▸ WHAT THE TASK REQUIRES: Without including the images, transcribe each record precisely as it appears below.

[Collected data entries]

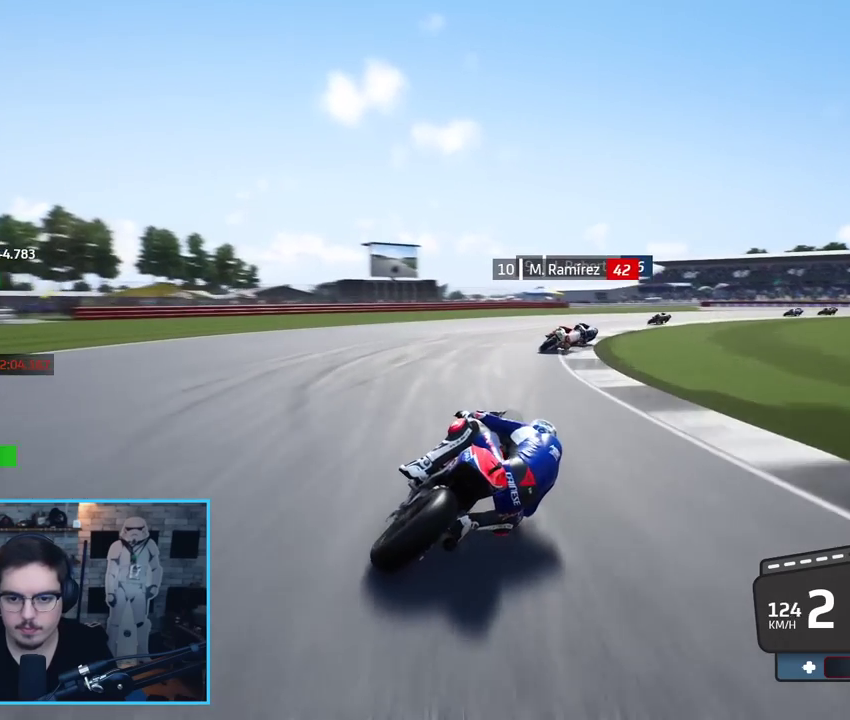
{"buttons": ["A", "L2"], "left_stick": "right", "right_stick": "center", "events": [[50, "A", "up"], [117, "A", "down"], [217, "A", "up"], [283, "A", "down"], [400, "A", "up"], [467, "A", "down"]]}
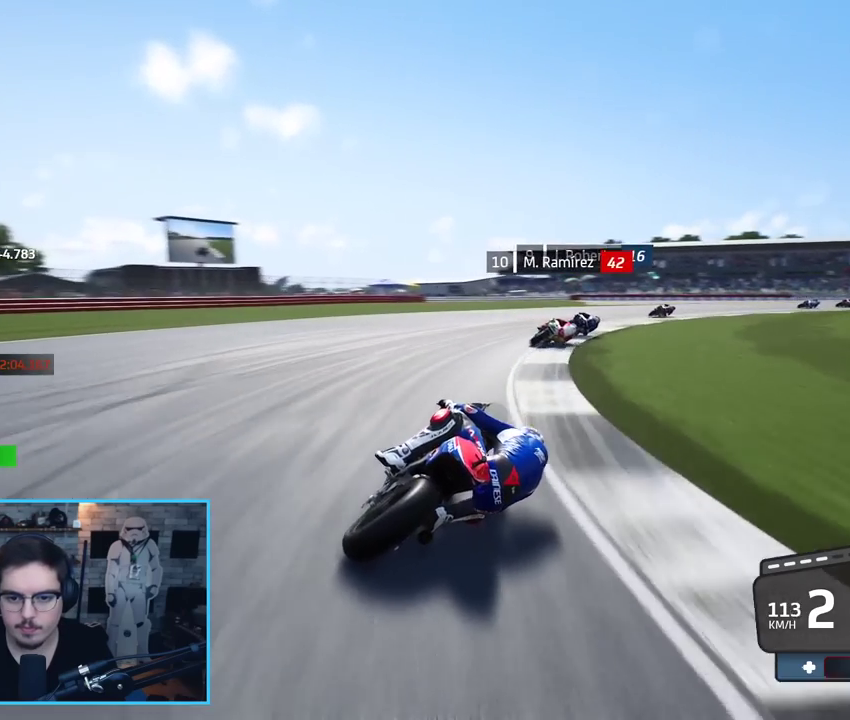
{"buttons": ["A", "L2"], "left_stick": "right", "right_stick": "center", "events": [[67, "A", "up"], [150, "A", "down"], [250, "A", "up"], [317, "A", "down"], [417, "A", "up"], [483, "A", "down"]]}
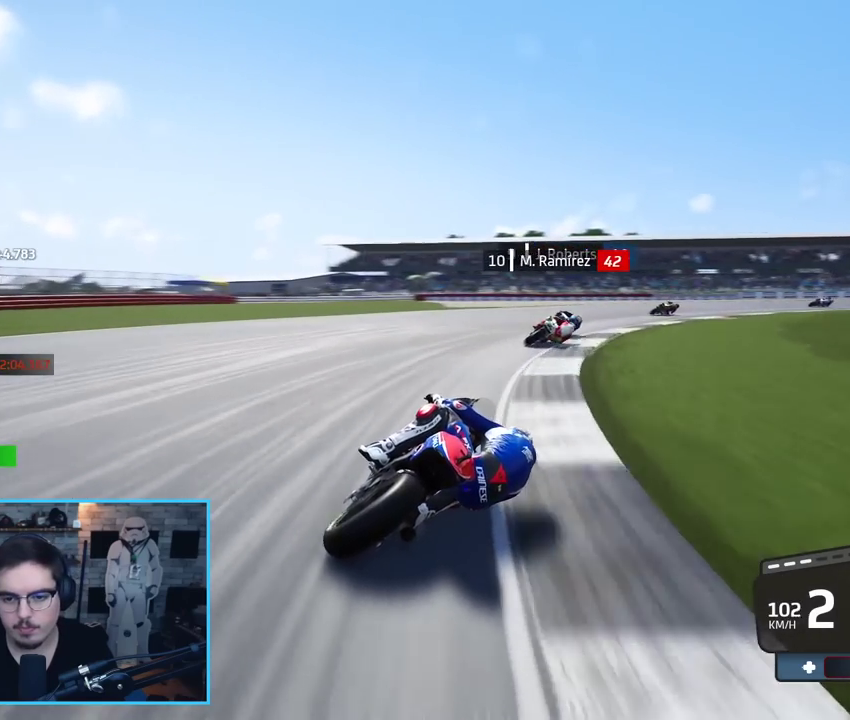
{"buttons": [], "left_stick": "right", "right_stick": "center", "events": [[100, "A", "up"], [167, "A", "down"], [267, "A", "up"], [400, "L2", "up"]]}
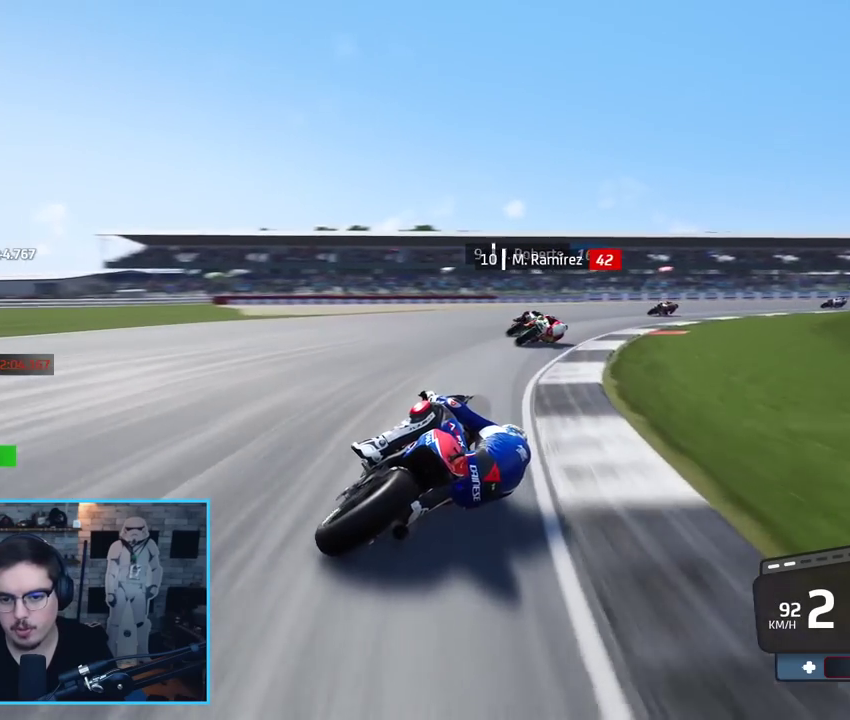
{"buttons": ["R2"], "left_stick": "right", "right_stick": "center", "events": [[500, "R2", "down"]]}
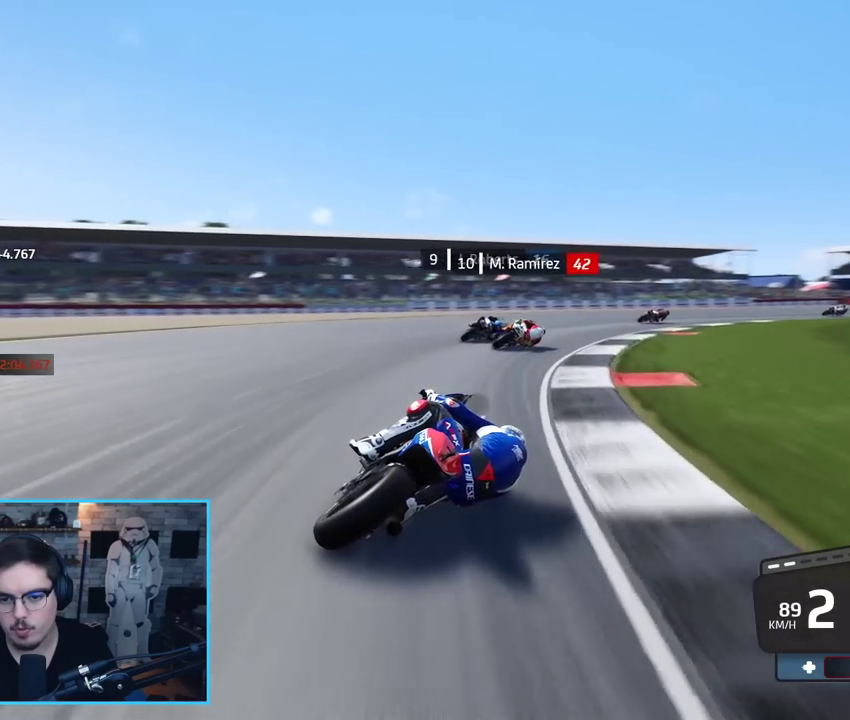
{"buttons": ["R2"], "left_stick": "right", "right_stick": "center", "events": [[217, "R2", "up"], [483, "R2", "down"]]}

▸ EXERCISE ANSWER:
{"buttons": ["A", "L2"], "left_stick": "right", "right_stick": "center", "events": [[50, "A", "up"], [117, "A", "down"], [217, "A", "up"], [283, "A", "down"], [400, "A", "up"], [467, "A", "down"]]}
{"buttons": ["A", "L2"], "left_stick": "right", "right_stick": "center", "events": [[67, "A", "up"], [150, "A", "down"], [250, "A", "up"], [317, "A", "down"], [417, "A", "up"], [483, "A", "down"]]}
{"buttons": [], "left_stick": "right", "right_stick": "center", "events": [[100, "A", "up"], [167, "A", "down"], [267, "A", "up"], [400, "L2", "up"]]}
{"buttons": ["R2"], "left_stick": "right", "right_stick": "center", "events": [[500, "R2", "down"]]}
{"buttons": ["R2"], "left_stick": "right", "right_stick": "center", "events": [[217, "R2", "up"], [483, "R2", "down"]]}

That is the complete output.